Supplied records Start Marker
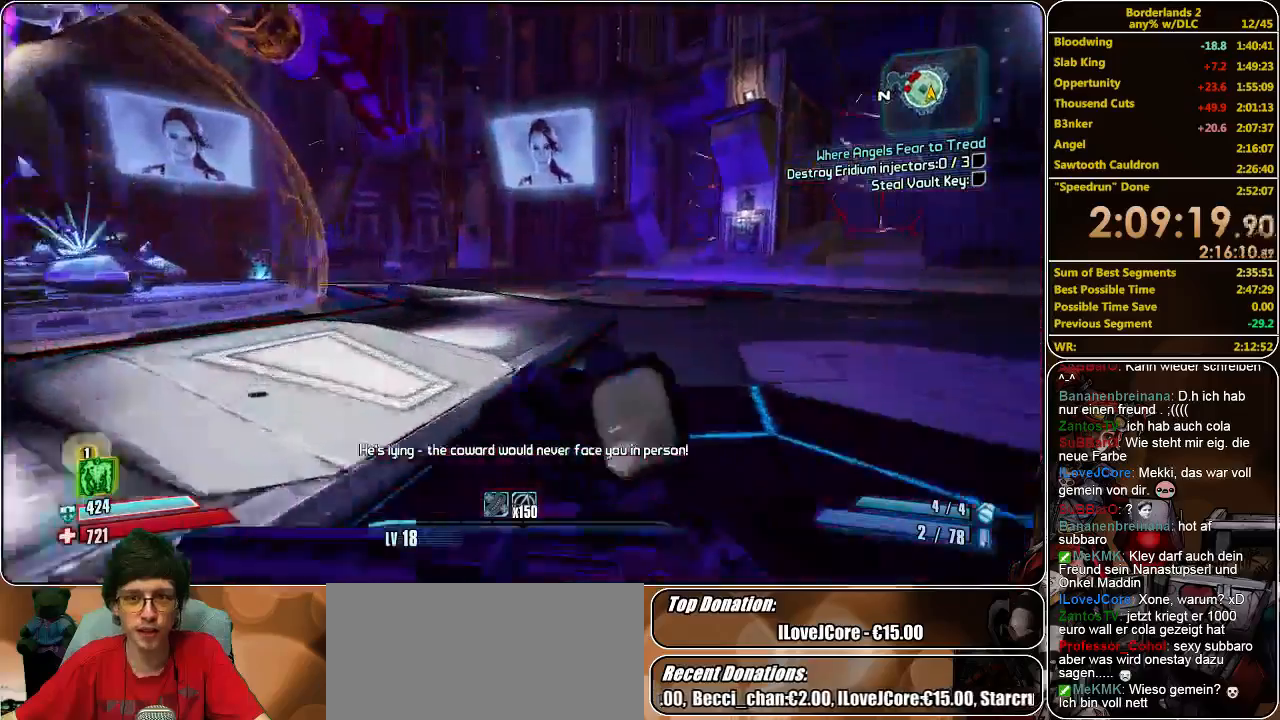
{"keys": ["w"], "mouse": [], "events": []}
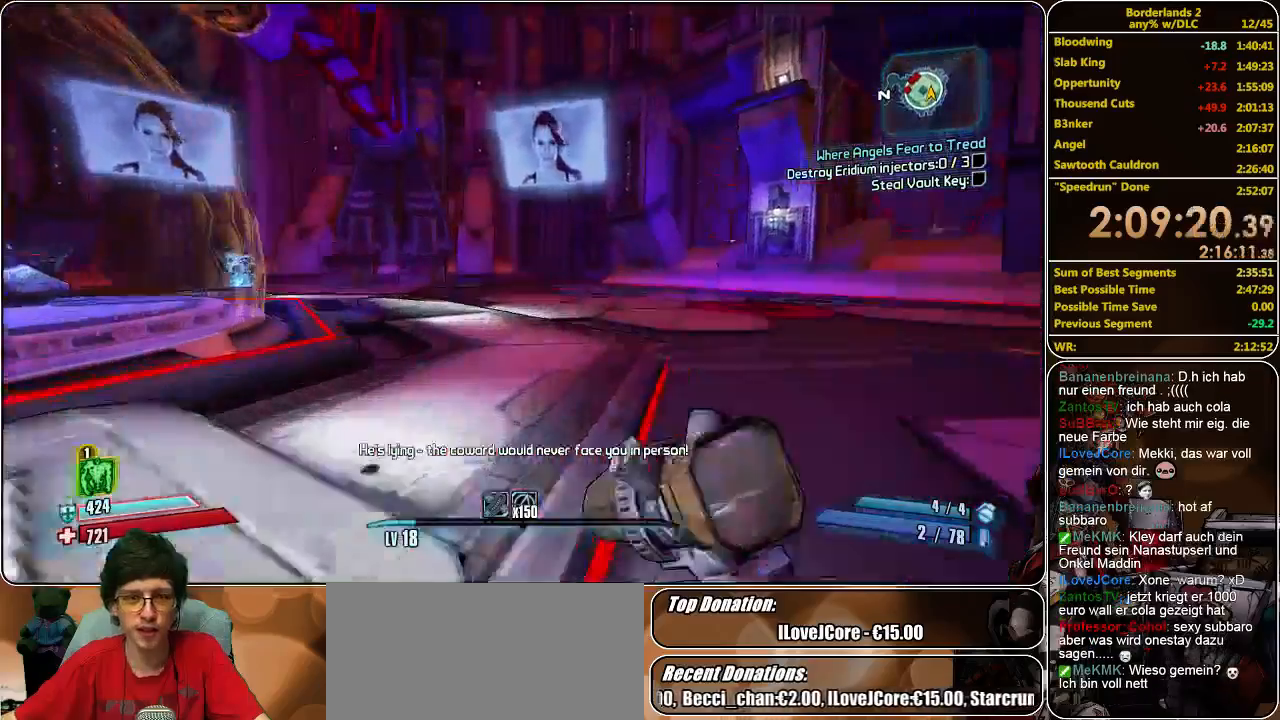
{"keys": ["w"], "mouse": [], "events": []}
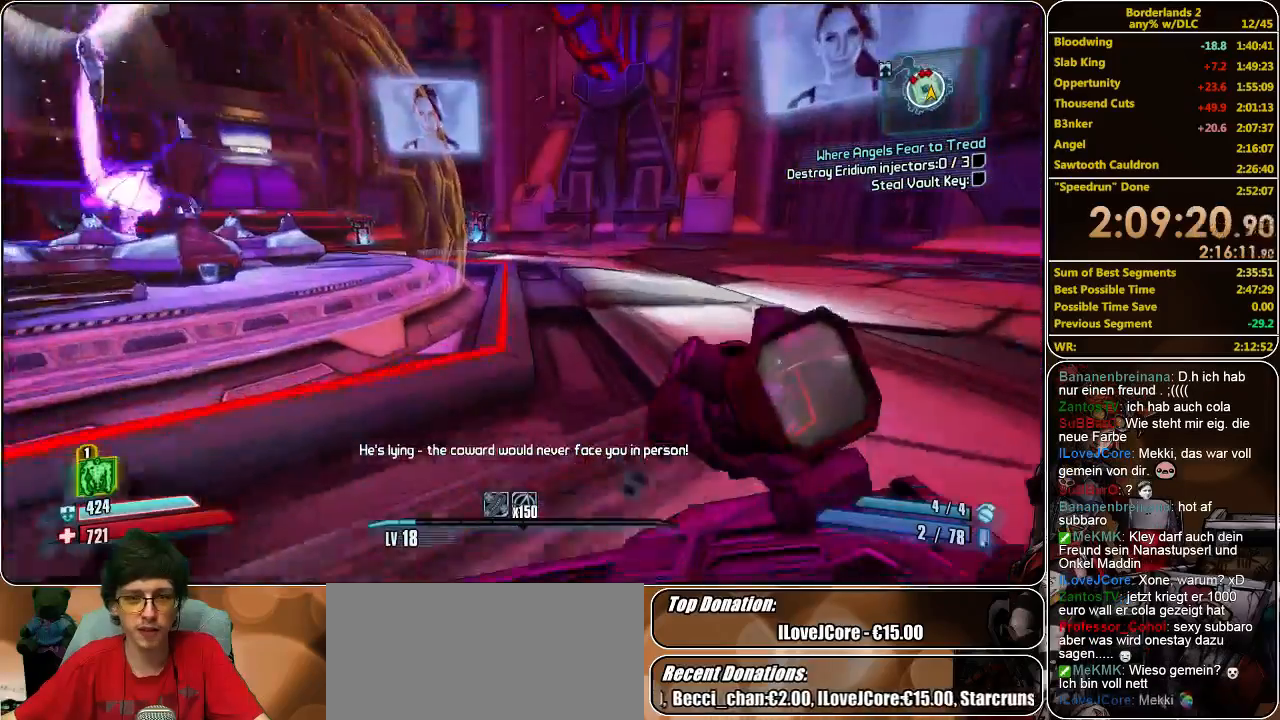
{"keys": ["w"], "mouse": [], "events": [[200, "space", "down"], [333, "space", "up"]]}
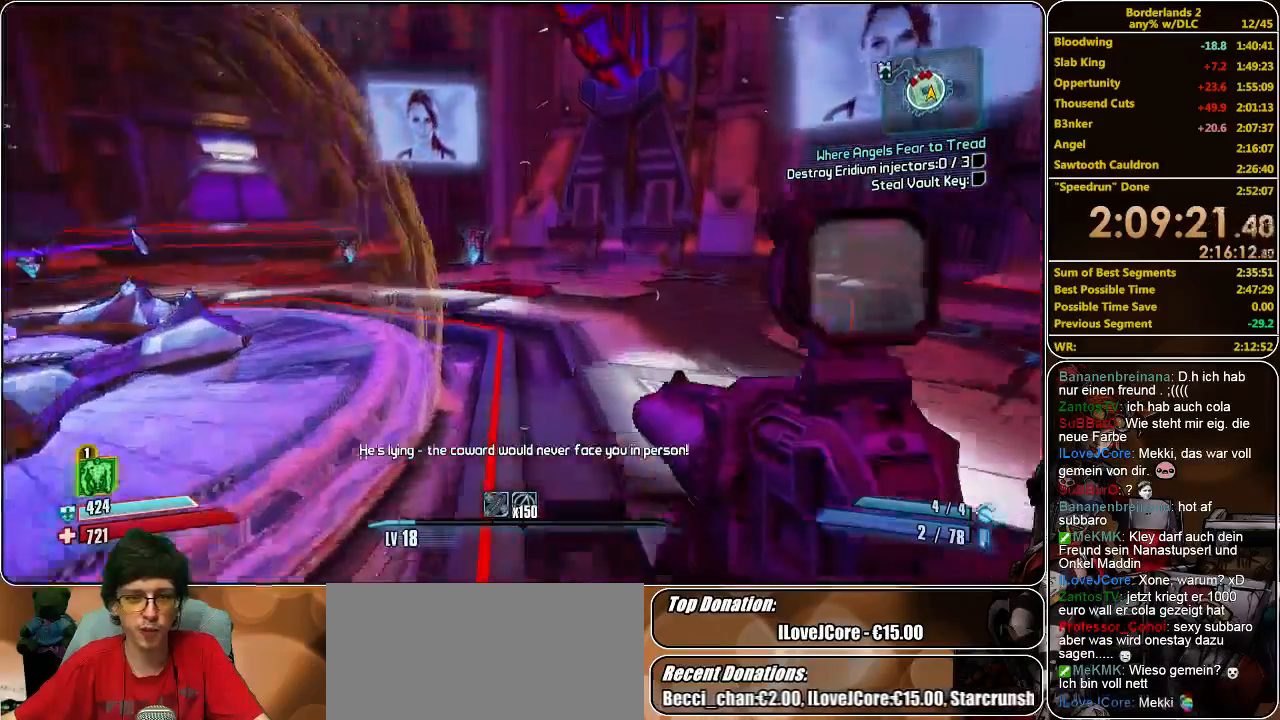
{"keys": ["d", "w"], "mouse": [], "events": [[66, "d", "down"]]}
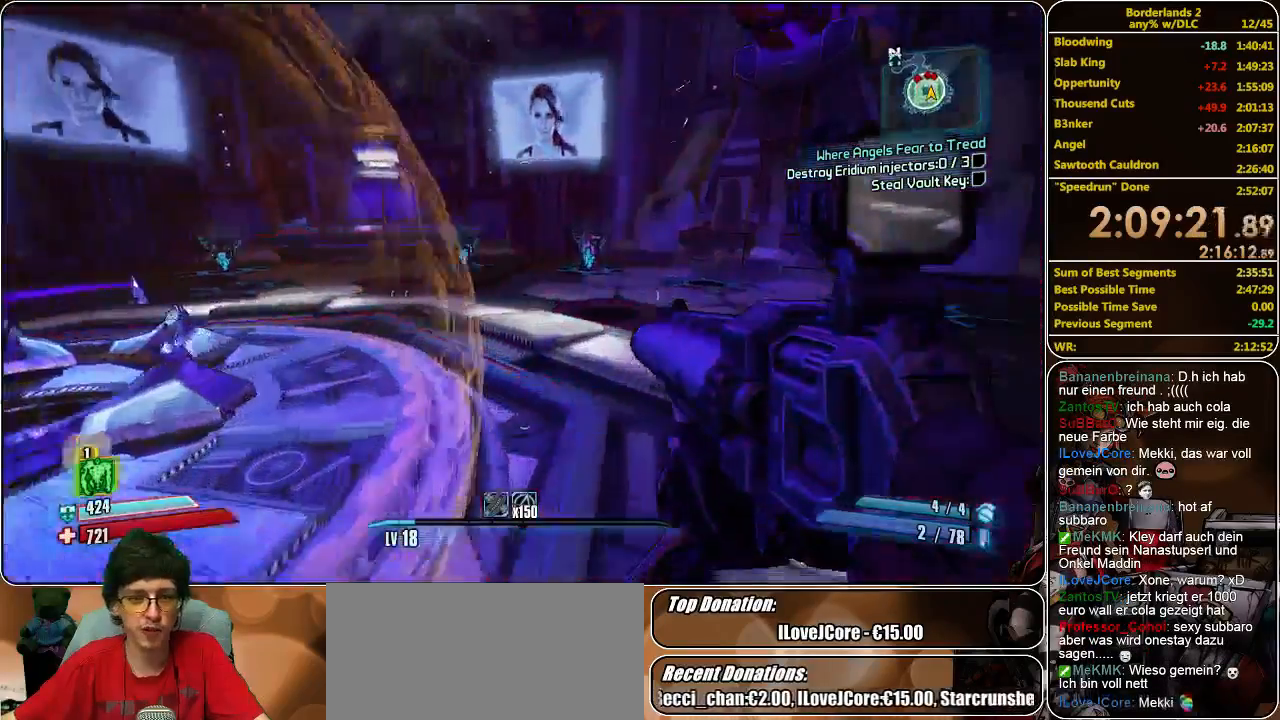
{"keys": ["w"], "mouse": [], "events": [[133, "d", "up"]]}
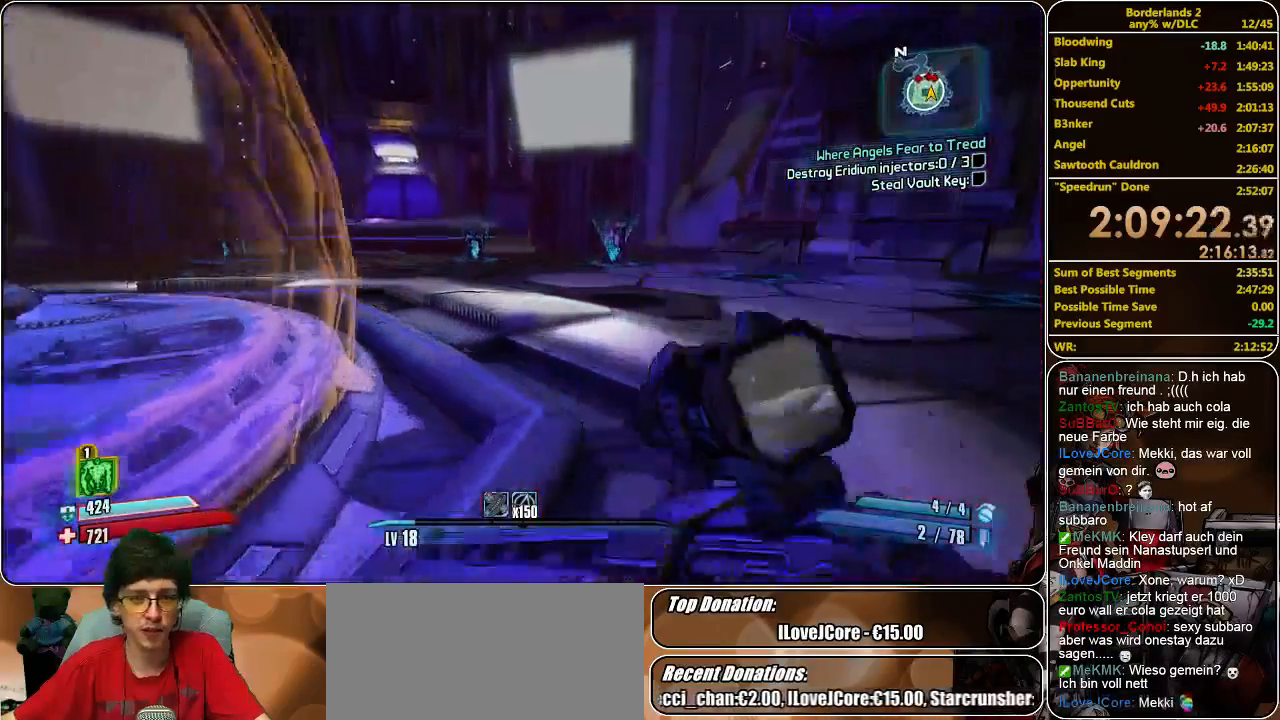
{"keys": ["w"], "mouse": [], "events": []}
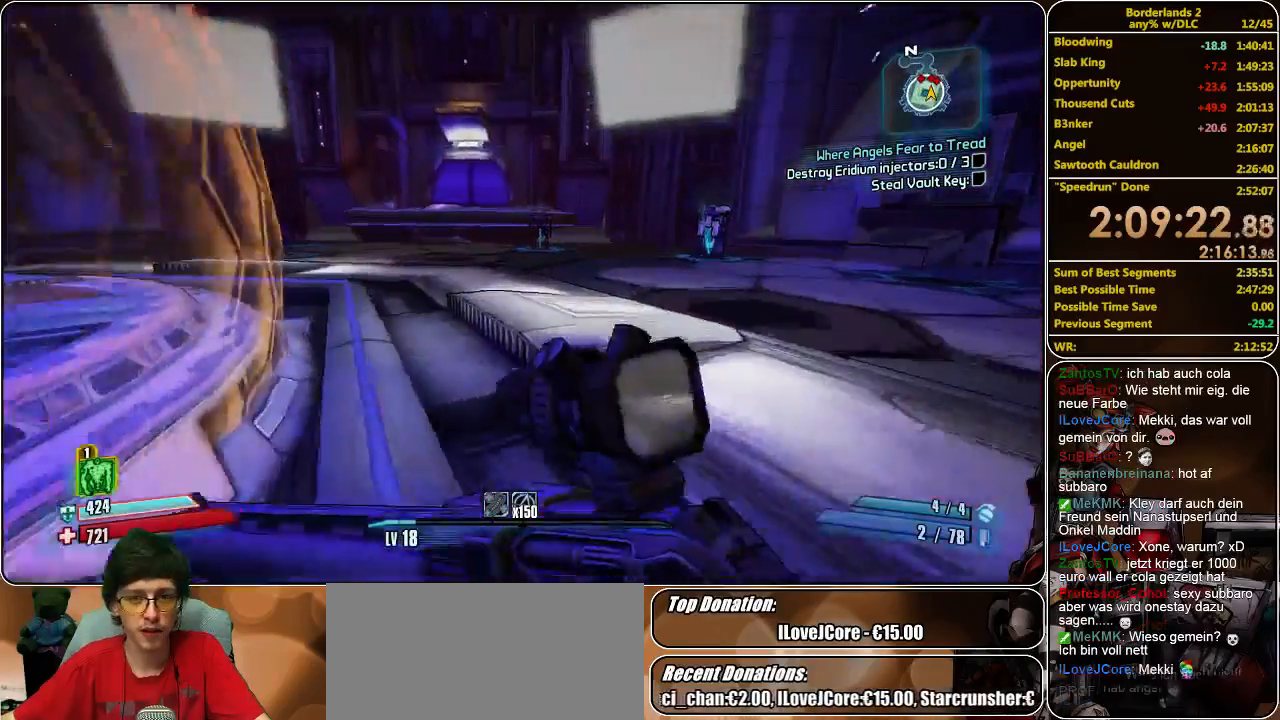
{"keys": ["w"], "mouse": [], "events": [[166, "space", "down"], [300, "space", "up"]]}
Supplied records End Marker
**Work to complete:** Restate the records word for word and drop the images.

**Exercise answer:**
{"keys": ["w"], "mouse": [], "events": []}
{"keys": ["w"], "mouse": [], "events": []}
{"keys": ["w"], "mouse": [], "events": [[200, "space", "down"], [333, "space", "up"]]}
{"keys": ["d", "w"], "mouse": [], "events": [[66, "d", "down"]]}
{"keys": ["w"], "mouse": [], "events": [[133, "d", "up"]]}
{"keys": ["w"], "mouse": [], "events": []}
{"keys": ["w"], "mouse": [], "events": [[166, "space", "down"], [300, "space", "up"]]}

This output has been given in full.